The problem
Repeat every entry word for word, skipping the pictures.

Records for the task
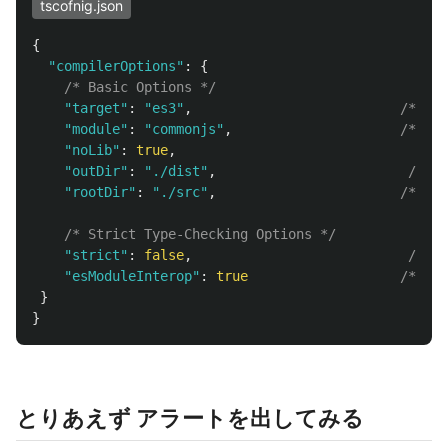
tscofnig.json
{
"
compilerOptions
"
:
{
/* Basic Options */
"
target
"
:
"
es3
"
,
/* Spe
"
module
"
:
"
commonjs
"
,
/* Spe
"
noLib
"
:
true
,
"
outDir
"
:
"
./dist
"
,
/* Re
"
rootDir
"
:
"
./src
"
,
/* Spe
/* Strict Type-Checking Options */
"
strict
"
:
false
,
/* En
"
esModuleInterop
"
:
true
/* Ena
}
}
とりあえず アラートを出してみる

Finished task
tscofnig.json
{
"
compilerOptions
"
:
{
/* Basic Options */
"
target
"
:
"
es3
"
,
/* Spe
"
module
"
:
"
commonjs
"
,
/* Spe
"
noLib
"
:
true
,
"
outDir
"
:
"
./dist
"
,
/* Re
"
rootDir
"
:
"
./src
"
,
/* Spe
/* Strict Type-Checking Options */
"
strict
"
:
false
,
/* En
"
esModuleInterop
"
:
true
/* Ena
}
}
とりあえず アラートを出してみる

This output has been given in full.